I don’t know if I should do this.
The heart of the matter is that I asked myself the above question (Are you sure you want to do this?) because I spent most of my twenties writing and rewriting a novel, As a Decade Fades, and pieces of its story are so close to me—so personal—that I’m terrified to share them with the world; I’m terrified to share them with you. I’m afraid you’ll think I’m the main character, or you’ll think his actions are mine. And if you do see me in these pages, I’m frightened you’ll think I’m the same person I was when I started writing the book’s first words more than a decade ago in the throes of my solipsistic, spiraling twenties.
So instead of trying to persuade you to purchase this book, I’m tempted to convince you not to. I’m tempted to dissuade you from reading even a single chapter. Not because I’m unhappy with the final product, but because I’m afraid this book crosses a certain line, and keeps going, and your subconscious might drag your perception of me over that line as each scene advances.

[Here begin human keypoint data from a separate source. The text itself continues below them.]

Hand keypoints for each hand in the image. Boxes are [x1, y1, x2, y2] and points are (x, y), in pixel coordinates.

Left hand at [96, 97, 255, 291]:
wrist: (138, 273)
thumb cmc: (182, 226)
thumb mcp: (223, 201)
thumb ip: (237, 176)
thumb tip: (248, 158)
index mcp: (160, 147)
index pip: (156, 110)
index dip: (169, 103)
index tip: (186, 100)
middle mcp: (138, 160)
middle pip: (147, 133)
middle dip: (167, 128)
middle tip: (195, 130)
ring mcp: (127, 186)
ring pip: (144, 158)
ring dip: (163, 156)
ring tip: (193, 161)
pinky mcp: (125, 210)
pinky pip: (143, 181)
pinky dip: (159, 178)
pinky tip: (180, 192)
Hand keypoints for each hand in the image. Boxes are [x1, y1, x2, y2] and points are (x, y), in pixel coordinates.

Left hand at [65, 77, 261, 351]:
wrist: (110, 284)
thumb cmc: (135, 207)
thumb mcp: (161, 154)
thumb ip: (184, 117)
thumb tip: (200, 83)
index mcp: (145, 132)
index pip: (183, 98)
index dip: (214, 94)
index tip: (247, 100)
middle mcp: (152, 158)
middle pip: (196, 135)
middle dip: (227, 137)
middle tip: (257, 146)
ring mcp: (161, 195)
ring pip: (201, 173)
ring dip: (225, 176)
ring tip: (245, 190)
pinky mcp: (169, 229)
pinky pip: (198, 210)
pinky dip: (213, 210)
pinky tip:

In truth, I am not the same man I was when I wrote this book. Not even close. And I’m not Jody Grafton, the novel’s broken and bruised main character. (Jody is far cooler and far more disturbed than I’ll ever be.) I have, however, felt all the emotions in this book—felt them down to my bone marrow. But I bet you have, too: sadness, grief, overwhelm, depression, anxiety, apathy, hope, joy, contentment—these are emotions we’ve all shared.
I couldn’t’ve written this book had I not experienced these emotions. As a Decade Fades was written during the most trying period of my life, a period in which my mother died, my six-year marriage ended, my new relationships didn’t work out so well, my career no longer gave me satisfaction or purpose, and in many ways my life felt meaningless. Jody Grafton experiences many of these events in his life, which gave me an outlet to exorcise my own demons. But then again, in many ways, I am Jody Grafton. And so are you. We are human beings, mixed bags of thoughts and emotions and actions, righteous liars and honest cheats, sinners and saints, walking contradictions, both the darkness and the light. Ergo, this book is just as much about you as it is about me.
Are you sure you want to do this? I had to ask myself this question again today, because, truth be told, publishing this book might be a bad decision. It might be a mistake for me to put this much of myself—all my emotions—out in the open, naked and exposed, objects at which the public can point and sneer. Vladimir Nabokov said that a writer writes a novel to “get rid of that part of himself.” In writing this book, that is what I attempted: to rid myself of my old self—my former self, the parts of me that are no longer parts of Me.
Are you sure you want to do this? is also the first question I pose to readers who pick up the book for the first time. There it is, that question, muscular and unflinching on the blank page, staring you in the face as soon as you begin reading. It is not even the first line of the book; it takes place before the first line, a pseudo warning label of what’s ahead.